[TASK INSTRUCTIONS] In the records below, locate the line containing "left elbow: (194, 419, 9)", then extract it and all following lines exactly, ending with the last line.

::::

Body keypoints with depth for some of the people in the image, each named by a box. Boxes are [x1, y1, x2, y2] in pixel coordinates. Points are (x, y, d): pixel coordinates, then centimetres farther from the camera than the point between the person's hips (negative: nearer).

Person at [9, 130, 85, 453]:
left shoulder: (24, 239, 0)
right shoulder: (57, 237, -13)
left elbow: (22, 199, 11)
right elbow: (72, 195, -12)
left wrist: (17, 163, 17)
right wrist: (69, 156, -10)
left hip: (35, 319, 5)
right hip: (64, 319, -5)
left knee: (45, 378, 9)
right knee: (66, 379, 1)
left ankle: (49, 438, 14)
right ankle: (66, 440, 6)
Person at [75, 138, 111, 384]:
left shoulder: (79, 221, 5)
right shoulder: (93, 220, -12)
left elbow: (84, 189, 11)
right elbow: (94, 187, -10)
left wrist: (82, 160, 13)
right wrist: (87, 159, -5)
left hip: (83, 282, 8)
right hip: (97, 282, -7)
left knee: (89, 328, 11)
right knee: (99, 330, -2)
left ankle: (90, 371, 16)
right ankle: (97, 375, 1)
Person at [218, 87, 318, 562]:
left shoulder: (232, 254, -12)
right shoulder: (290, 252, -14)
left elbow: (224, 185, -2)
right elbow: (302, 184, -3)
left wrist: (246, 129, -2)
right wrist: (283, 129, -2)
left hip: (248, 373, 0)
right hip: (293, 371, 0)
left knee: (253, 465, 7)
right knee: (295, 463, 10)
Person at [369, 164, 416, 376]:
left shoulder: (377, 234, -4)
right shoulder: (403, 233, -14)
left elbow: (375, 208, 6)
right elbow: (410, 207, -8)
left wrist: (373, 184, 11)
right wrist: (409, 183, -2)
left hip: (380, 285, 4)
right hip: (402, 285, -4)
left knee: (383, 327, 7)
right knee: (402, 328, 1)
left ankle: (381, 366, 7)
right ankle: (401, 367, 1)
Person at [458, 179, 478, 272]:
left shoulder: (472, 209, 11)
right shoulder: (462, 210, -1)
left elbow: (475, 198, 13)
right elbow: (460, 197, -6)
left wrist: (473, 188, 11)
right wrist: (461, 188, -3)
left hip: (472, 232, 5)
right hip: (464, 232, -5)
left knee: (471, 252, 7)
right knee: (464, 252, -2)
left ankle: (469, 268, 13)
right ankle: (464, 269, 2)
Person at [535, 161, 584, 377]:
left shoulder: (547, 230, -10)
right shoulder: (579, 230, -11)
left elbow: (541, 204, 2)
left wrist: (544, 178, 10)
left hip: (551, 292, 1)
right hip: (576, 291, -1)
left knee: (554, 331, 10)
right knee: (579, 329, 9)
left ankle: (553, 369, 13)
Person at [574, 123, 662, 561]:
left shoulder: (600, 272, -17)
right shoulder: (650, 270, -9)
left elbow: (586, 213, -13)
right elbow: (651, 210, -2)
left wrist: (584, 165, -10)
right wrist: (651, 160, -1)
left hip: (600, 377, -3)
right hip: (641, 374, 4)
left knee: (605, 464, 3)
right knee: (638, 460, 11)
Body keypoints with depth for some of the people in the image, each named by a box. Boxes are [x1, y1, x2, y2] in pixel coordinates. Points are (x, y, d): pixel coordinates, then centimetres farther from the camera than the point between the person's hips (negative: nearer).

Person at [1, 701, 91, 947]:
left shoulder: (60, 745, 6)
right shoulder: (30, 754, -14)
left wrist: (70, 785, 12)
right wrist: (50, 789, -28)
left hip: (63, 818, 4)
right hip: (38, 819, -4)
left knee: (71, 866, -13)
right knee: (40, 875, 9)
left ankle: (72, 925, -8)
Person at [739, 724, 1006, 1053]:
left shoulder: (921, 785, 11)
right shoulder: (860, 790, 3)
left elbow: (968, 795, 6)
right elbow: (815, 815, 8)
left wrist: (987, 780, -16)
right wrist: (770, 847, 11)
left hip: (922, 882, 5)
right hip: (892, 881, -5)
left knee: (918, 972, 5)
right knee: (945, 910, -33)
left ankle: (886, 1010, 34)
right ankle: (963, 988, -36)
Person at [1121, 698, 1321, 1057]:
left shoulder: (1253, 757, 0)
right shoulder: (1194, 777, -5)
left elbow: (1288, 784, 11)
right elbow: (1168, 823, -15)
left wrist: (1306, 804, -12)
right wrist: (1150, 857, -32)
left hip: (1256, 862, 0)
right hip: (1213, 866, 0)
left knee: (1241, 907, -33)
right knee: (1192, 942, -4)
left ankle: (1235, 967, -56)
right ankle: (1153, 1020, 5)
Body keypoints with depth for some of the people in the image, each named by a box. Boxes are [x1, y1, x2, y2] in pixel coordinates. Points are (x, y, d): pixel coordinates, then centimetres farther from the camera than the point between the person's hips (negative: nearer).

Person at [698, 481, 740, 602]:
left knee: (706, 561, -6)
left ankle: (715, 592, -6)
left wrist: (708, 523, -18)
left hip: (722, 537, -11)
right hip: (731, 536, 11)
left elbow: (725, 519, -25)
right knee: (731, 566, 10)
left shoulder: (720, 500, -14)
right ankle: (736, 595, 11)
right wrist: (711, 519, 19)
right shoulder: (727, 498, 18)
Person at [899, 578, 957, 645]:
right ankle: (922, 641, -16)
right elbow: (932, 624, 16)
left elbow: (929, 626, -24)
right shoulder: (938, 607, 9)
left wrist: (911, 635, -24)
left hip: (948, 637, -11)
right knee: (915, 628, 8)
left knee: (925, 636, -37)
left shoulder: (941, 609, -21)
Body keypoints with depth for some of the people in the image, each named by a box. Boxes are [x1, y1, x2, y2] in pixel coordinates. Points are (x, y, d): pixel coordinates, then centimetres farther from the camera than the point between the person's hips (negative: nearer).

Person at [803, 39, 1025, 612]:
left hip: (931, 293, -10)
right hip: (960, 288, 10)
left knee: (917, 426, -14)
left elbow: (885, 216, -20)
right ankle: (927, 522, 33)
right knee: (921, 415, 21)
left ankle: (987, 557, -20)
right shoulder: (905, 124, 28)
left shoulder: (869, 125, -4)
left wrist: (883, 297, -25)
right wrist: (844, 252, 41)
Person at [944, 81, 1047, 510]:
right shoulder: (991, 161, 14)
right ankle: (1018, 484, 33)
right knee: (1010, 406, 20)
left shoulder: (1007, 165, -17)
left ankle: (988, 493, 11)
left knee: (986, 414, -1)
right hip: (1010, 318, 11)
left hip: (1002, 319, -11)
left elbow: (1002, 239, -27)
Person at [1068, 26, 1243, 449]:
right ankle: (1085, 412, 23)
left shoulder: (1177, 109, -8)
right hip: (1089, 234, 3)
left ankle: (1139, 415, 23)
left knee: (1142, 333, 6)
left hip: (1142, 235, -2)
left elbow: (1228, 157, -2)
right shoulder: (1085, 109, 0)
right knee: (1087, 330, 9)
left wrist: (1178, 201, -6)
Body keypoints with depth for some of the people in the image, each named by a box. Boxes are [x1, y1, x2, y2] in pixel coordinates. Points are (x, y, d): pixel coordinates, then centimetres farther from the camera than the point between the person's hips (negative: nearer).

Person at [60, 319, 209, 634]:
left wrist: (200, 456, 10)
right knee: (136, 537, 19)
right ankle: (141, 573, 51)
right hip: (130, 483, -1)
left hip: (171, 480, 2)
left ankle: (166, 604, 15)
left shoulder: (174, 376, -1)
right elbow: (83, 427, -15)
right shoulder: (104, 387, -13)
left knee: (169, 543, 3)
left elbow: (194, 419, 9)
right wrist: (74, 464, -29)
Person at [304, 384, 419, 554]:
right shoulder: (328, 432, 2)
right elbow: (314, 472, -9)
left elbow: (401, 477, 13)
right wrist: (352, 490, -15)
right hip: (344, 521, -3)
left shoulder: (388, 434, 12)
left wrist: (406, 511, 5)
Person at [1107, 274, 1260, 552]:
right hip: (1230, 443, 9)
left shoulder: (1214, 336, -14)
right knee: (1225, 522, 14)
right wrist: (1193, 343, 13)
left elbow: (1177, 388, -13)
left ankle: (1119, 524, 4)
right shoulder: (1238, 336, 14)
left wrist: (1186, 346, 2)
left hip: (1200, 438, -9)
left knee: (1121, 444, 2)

::::

[REPLY TO THE EXERCISE]
left elbow: (194, 419, 9)
right wrist: (74, 464, -29)
Person at [304, 384, 419, 554]:
right shoulder: (328, 432, 2)
right elbow: (314, 472, -9)
left elbow: (401, 477, 13)
right wrist: (352, 490, -15)
right hip: (344, 521, -3)
left shoulder: (388, 434, 12)
left wrist: (406, 511, 5)
Person at [1107, 274, 1260, 552]:
right hip: (1230, 443, 9)
left shoulder: (1214, 336, -14)
right knee: (1225, 522, 14)
right wrist: (1193, 343, 13)
left elbow: (1177, 388, -13)
left ankle: (1119, 524, 4)
right shoulder: (1238, 336, 14)
left wrist: (1186, 346, 2)
left hip: (1200, 438, -9)
left knee: (1121, 444, 2)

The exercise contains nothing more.